Imagem ilustrativa - O Tempo
Ontem
o gritei enquanto eu voltava da mercearia, onde fora comprar um real de pão e
um quilo de açúcar Guarani – aquele intermediário entre o União e o Caravelas.
Ele
passara por mim há pouco com sua bicicleta de carga e suas roupas indefectivelmente
sujas, como de estivador. Eu queria dar-lhe alguns remédios que comprara para
um dos gatos da casa, e que agora ficaram sem uso, e poderiam estar fazendo
falta para alguém.
Ele
é um desses alguéns e conhecedor de muitos outros como ele – um protetor de
animais, um zelador da criação numa luta dantesca contra tantos gigantes – da
coisificação dos animais ao discurso dos politicamente corretos de sofá & plantão
– “Tanta gente precisando de ajuda, e você salvando cães?”.
Ele,
que tem emprego fixo, após o expediente engata no segundo batente – coletor de
reciclagens, cuja boa parte do lucro, eu o sei, é destinado a alimentar e
cuidar de animais sob a guarda dele e de outros. Lida com lixo – o lixo humano
que não entende a nobreza de suas ações, e o lixo produzido com tão
desembestada fartura pelo bicho homem, a quem até nisso ele ajuda, recambiando
os materiais para que a Terra, brevemente poupada, tenha um quilo a mais de
fôlego.
É
um camarada excepcionalmente fora da curva – ao menos da curva que nossos
cansados e míopes olhos suburbanos alcançam. Arredio a festas e maiores
confraternizações ou infernizações sociais, diz não pertencer “a nenhum
sistema”; acredita na força superior que a tudo gerou e sustém.

**DADOS ARMAZENADOS:**
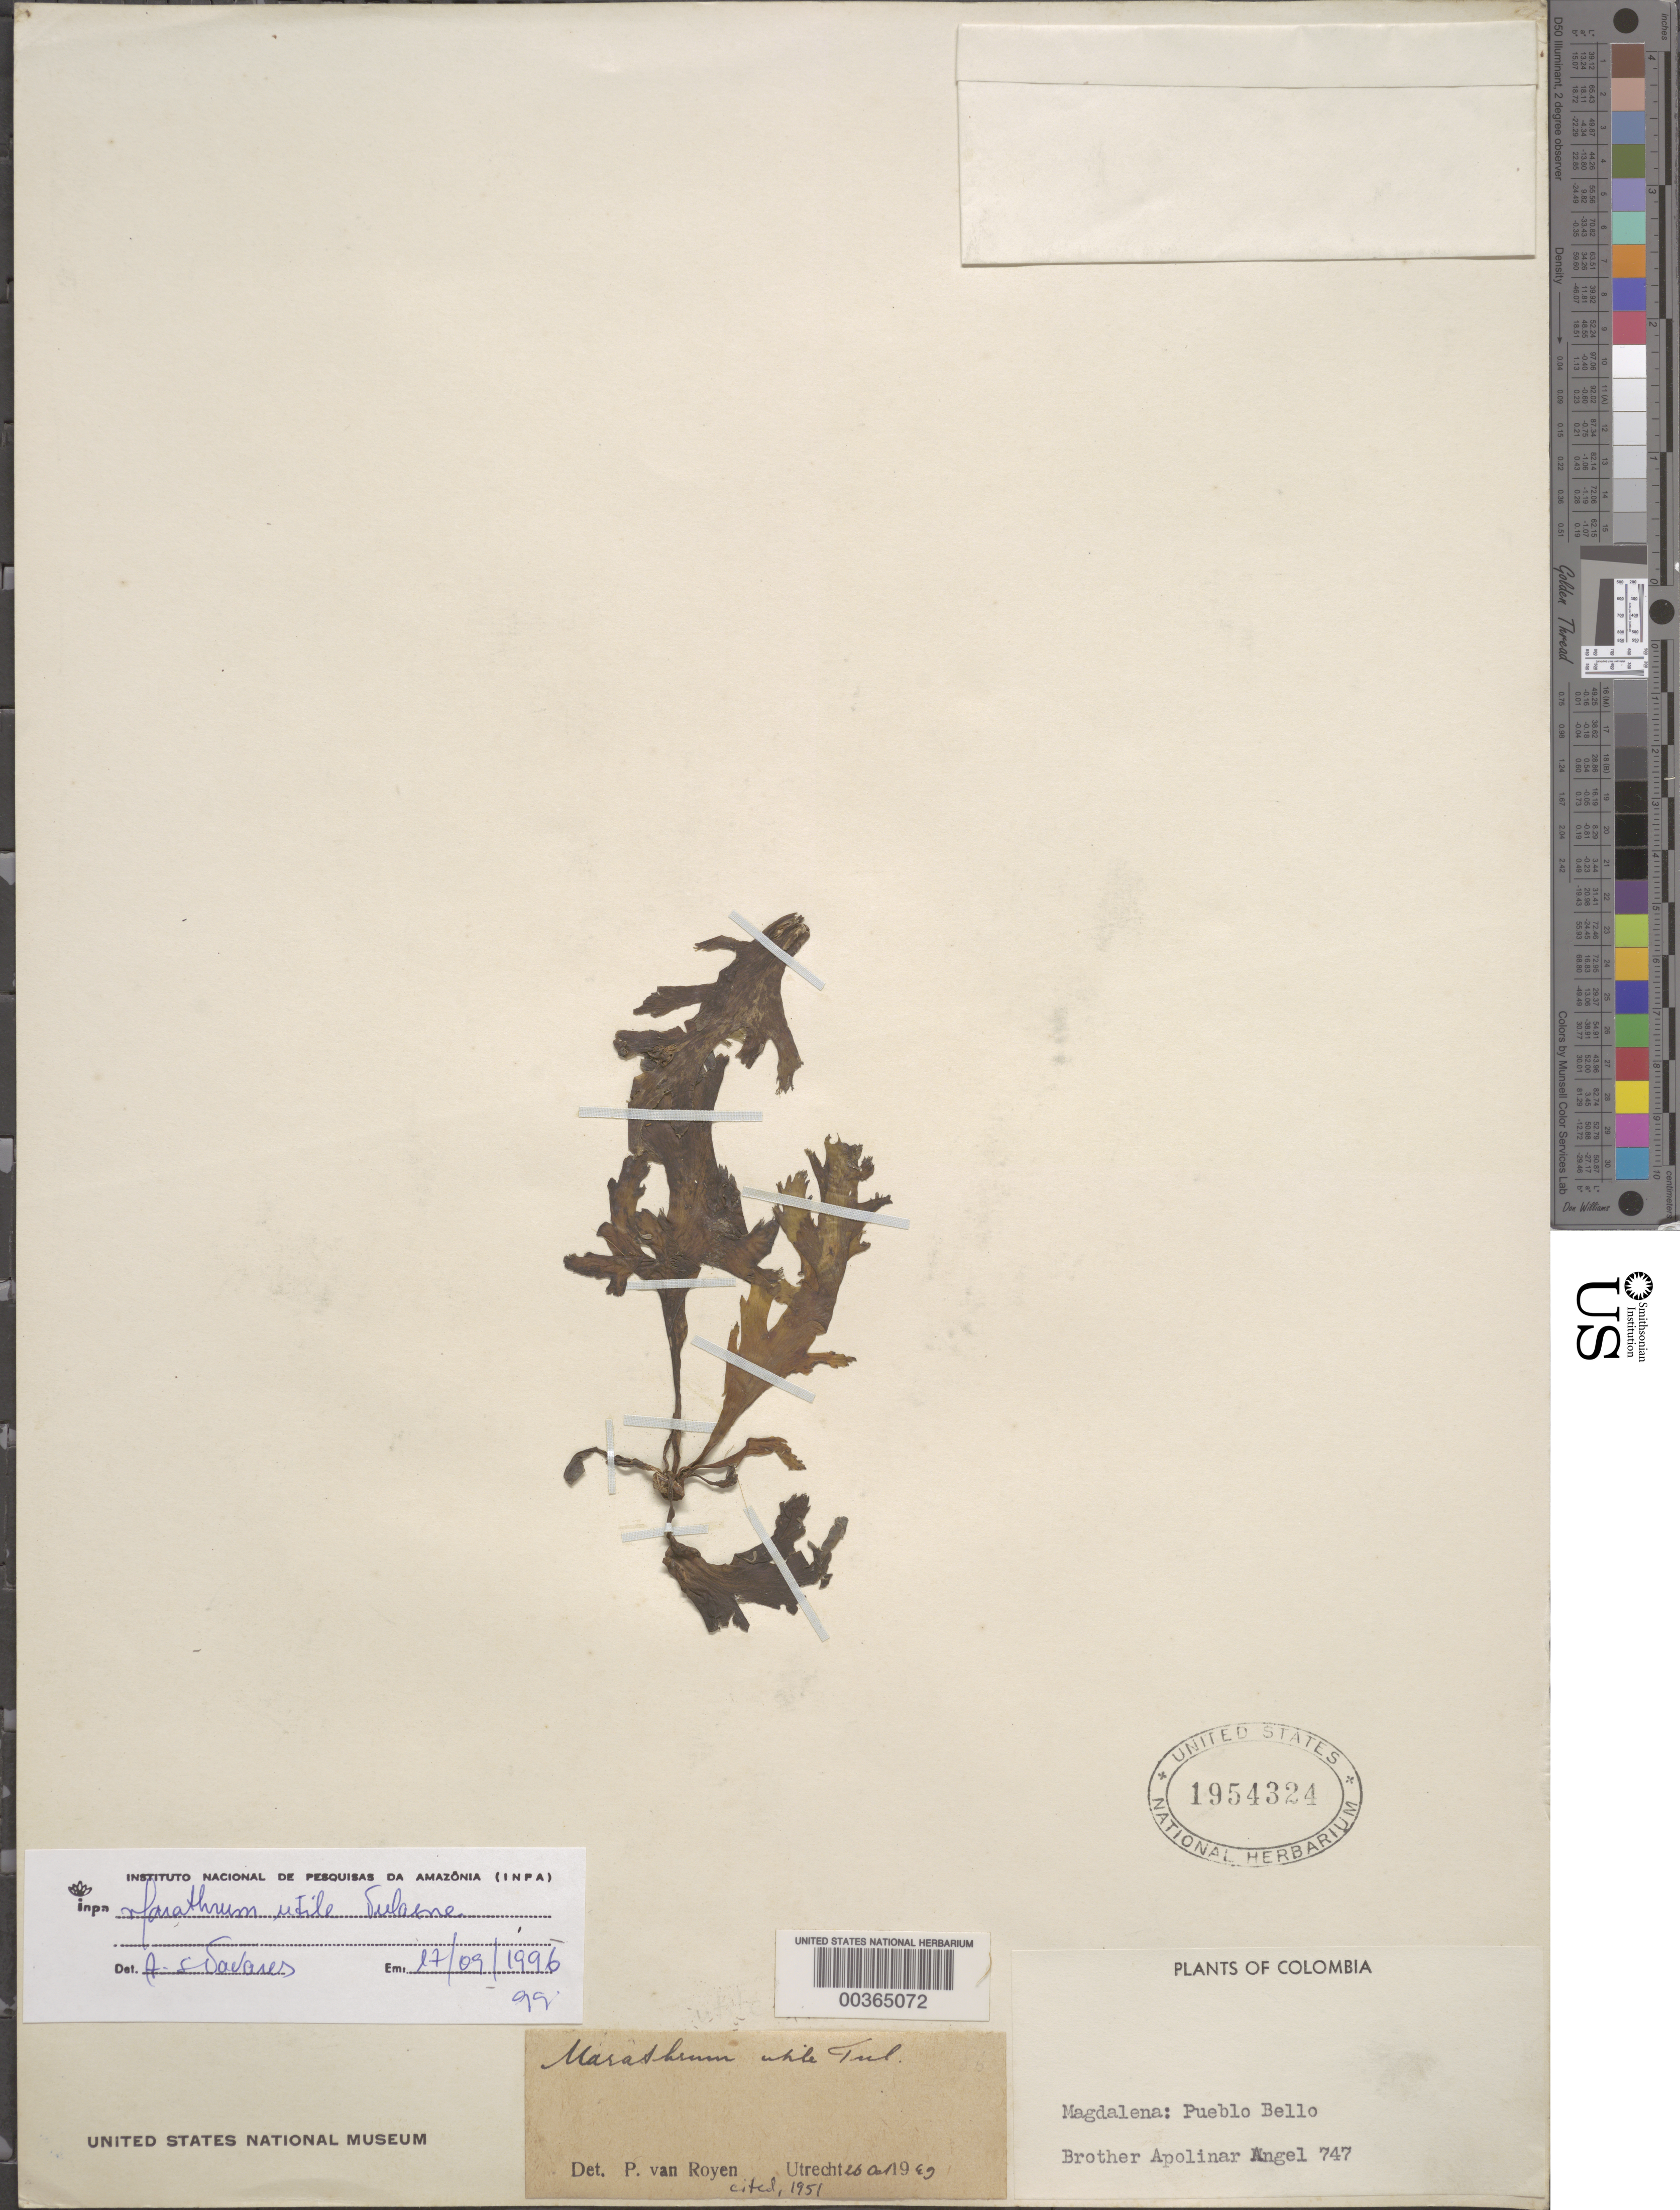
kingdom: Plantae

==

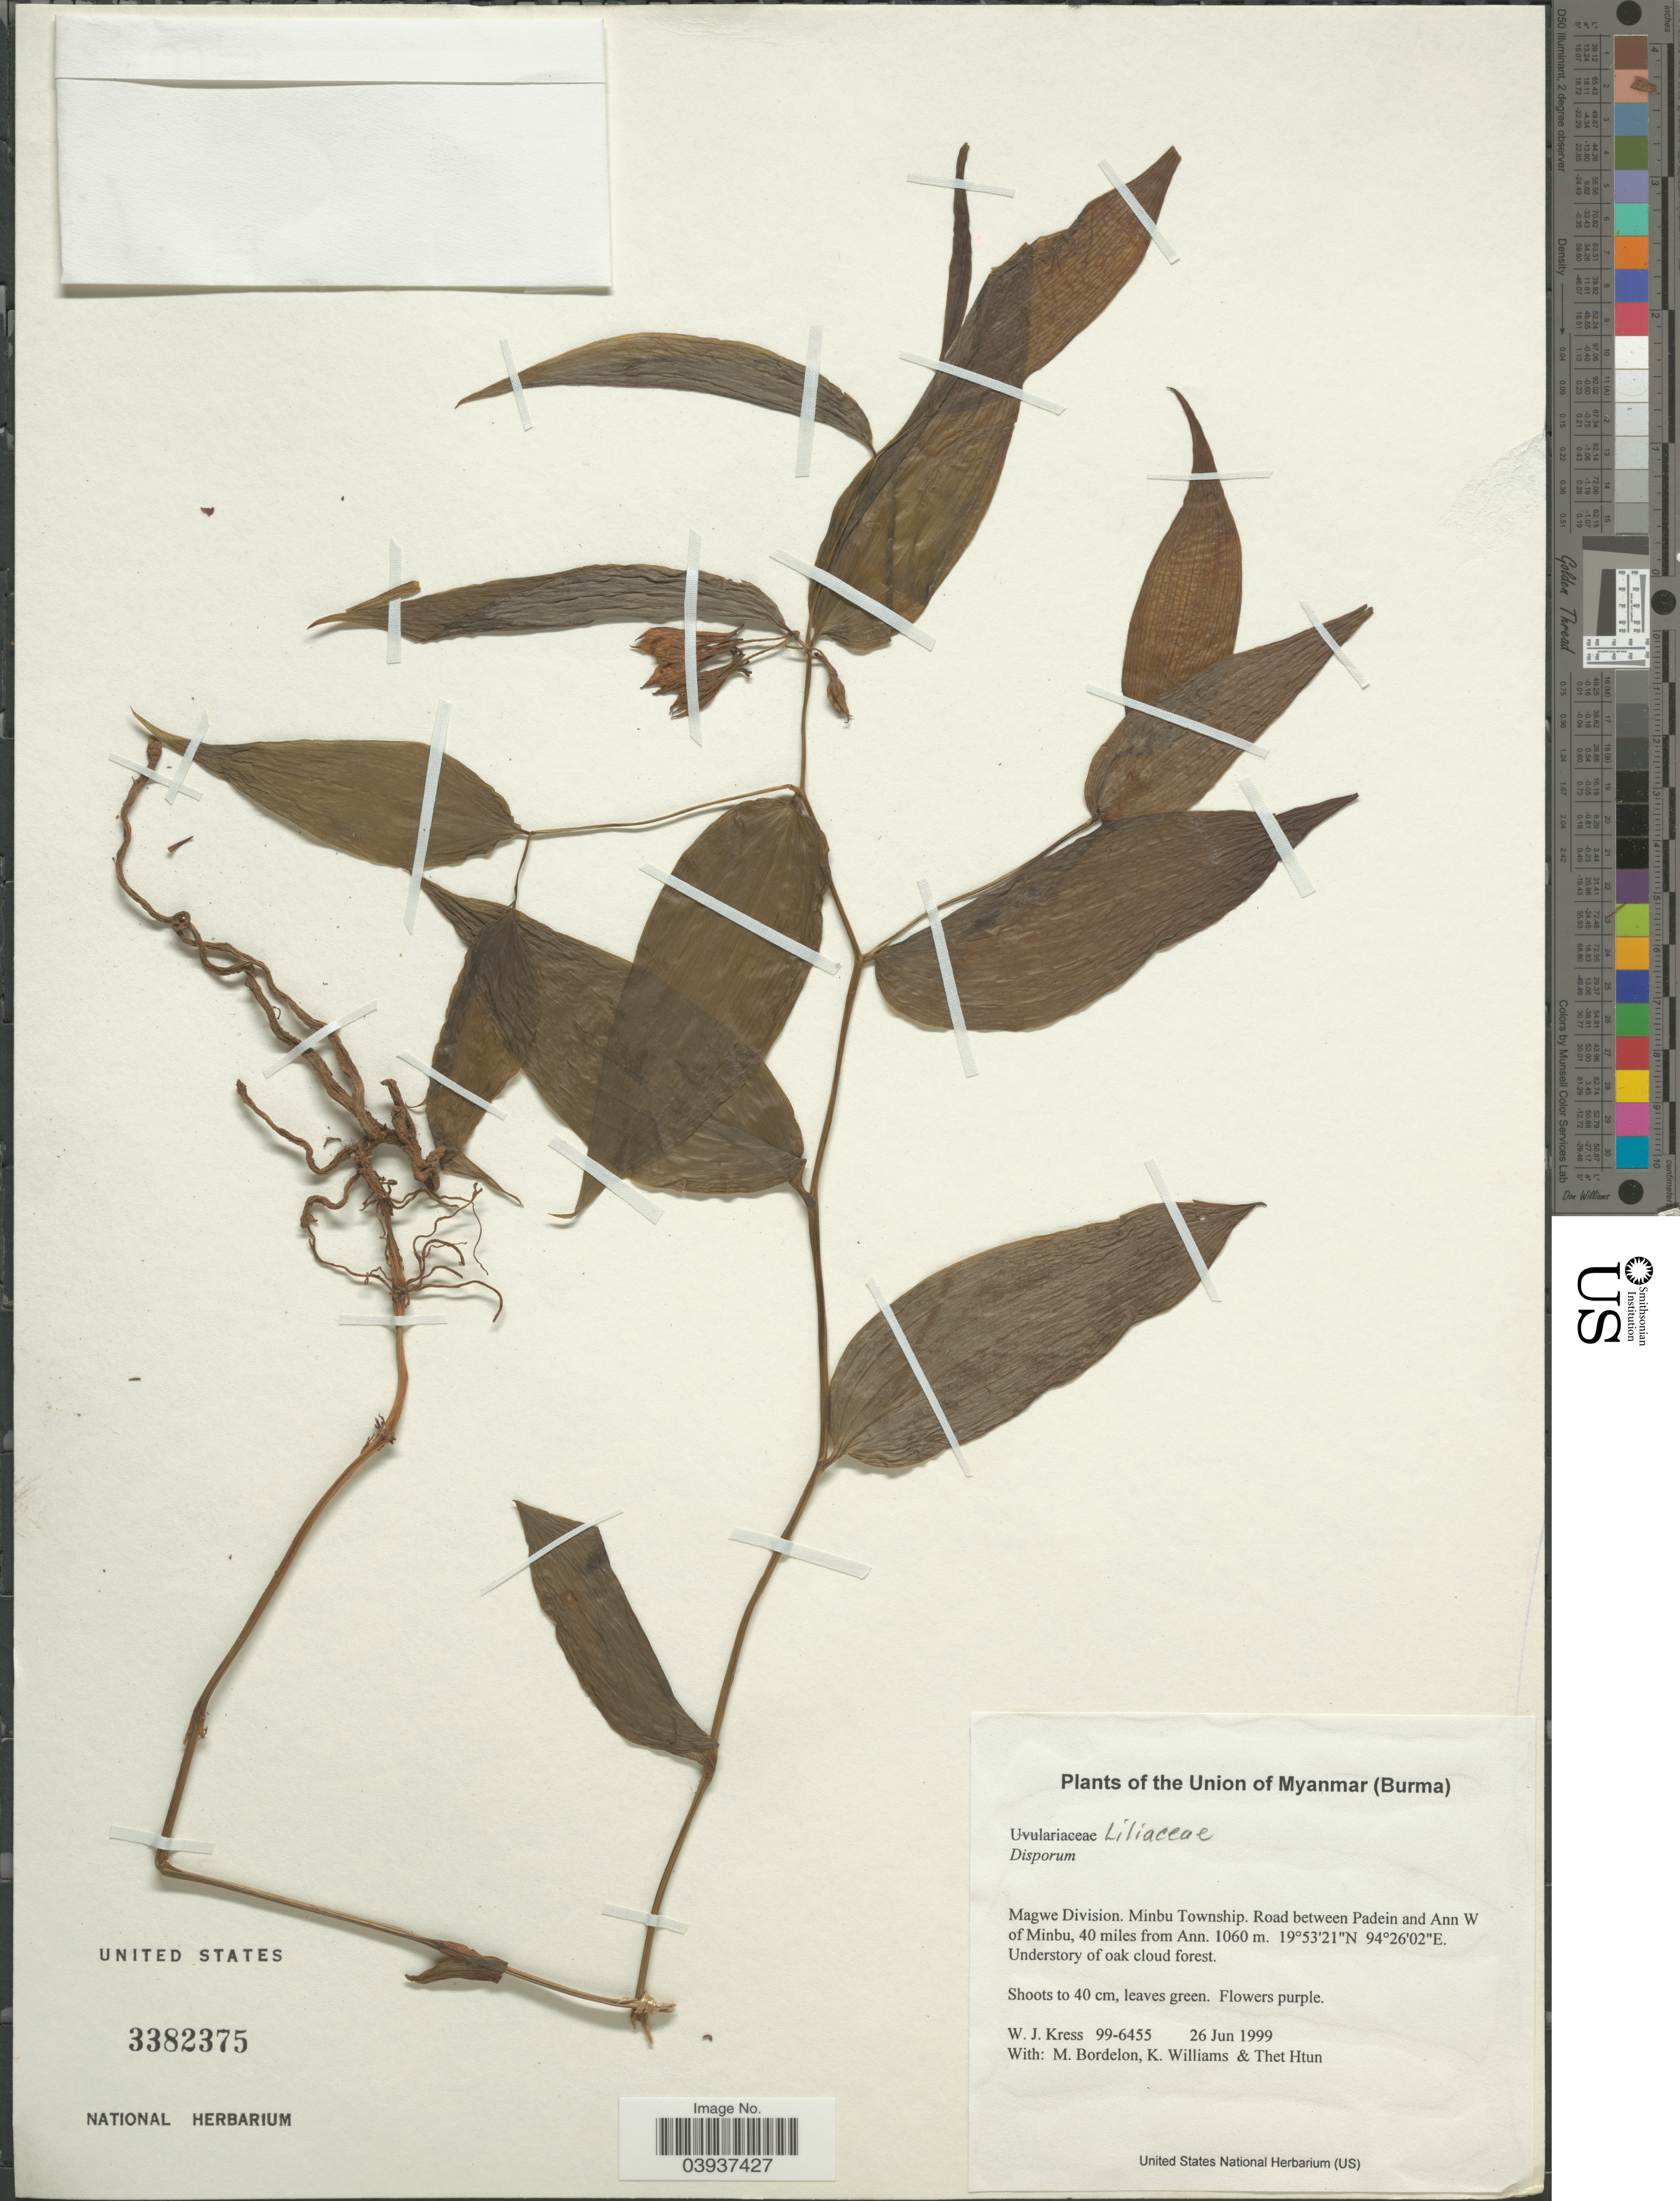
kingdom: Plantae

**PROBLEMAS E TAREFAS:**
[a] No texto sobre o protetor de animais, o que foi comprado na mercearia?
[b] Prossiga o texto sobre o protetor de animais a partir da última frase apresentada.

**RESPOSTAS POR TAREFA:**
[a] Um real de pão e um quilo de açúcar Guarani.

[b]
Construiu
sua grande casa praticamente sozinho, e nela vive sem aporrinhar ninguém, em
nenhum dos trezentos e tantos dias do ano. Como acontece aos demais de sua
espécie, a incompreensão leva os demais a cognominá-lo de “maluco”. Bem, até eu
já carreguei essa bandeira nas costas. Em certos momentos ela vira até menção
honrosa, escudo. Mas voltemos ao nosso homem. Ele se incomoda com carros
largados em sua porta, ou a venda de drogas perto a seu portão? Sim. E você,
não? Tem um pouco menos de medo que o normal dos homens, mas nada que o faça um
Superman. A ninguém aborrece, a todos cumprimenta, e vive como pode sua
inadequação.
Enquanto
conversávamos em meu portão, vizinho ao dele, um casal de também vizinhos
passou pela rua e lhe agradeceu – pela ajuda prestada, vim a saber, com um
cachorrinho da tal família que havia ferido internamente o ouvido. Ele, com
quem as pessoas têm pouca paciência de conversar – o abençoado insiste em não
se enquadrar nos padrões, e olha que cada um de nós tem centenas de padrões
pré-programados para engarrafar os outros – disse que fazia aquilo por missão,
por senso de missão.
O
homem, já senhor de seus sessenta e poucos anos, mas com cara de 45, firme
calibre, disse não ser digno de agradecimentos. Pois é apenas um ser humano
cumprindo seus propósitos de vida. E que o que fazia nada era, e que já fora,
ele também, muito ajudado por muitas pessoas. “Dente da engrenagem, elo da
corrente de Gaia”, pensei.
Sendo
aguardado pela patroa, tive que me despedir. Enquanto trancava o portão, me
surpreendi silenciosamente feliz por um homem de exceção como aquele,
misantropo que tão bem conhece a miséria humana, mas a peita e contradiz, ter
um tão grande e incompreensível carinho por mim. Oxalá eu, outro gauche
na vida, como ele, como Drummond, esteja no caminho certo, seja um dos
humílimos remadores contra a corrente?
Sérgio
é o nome dele. Um dos muitos gonçalenses anônimos que sustentam essa terra de
pé – reserva moral, reserva de amor, reserva de proatividade pró-vida – reserva
sem reservas. Um dos quais o mundo não é digno, como diz a Bíblia (Hb 11.38)
acerca de santos.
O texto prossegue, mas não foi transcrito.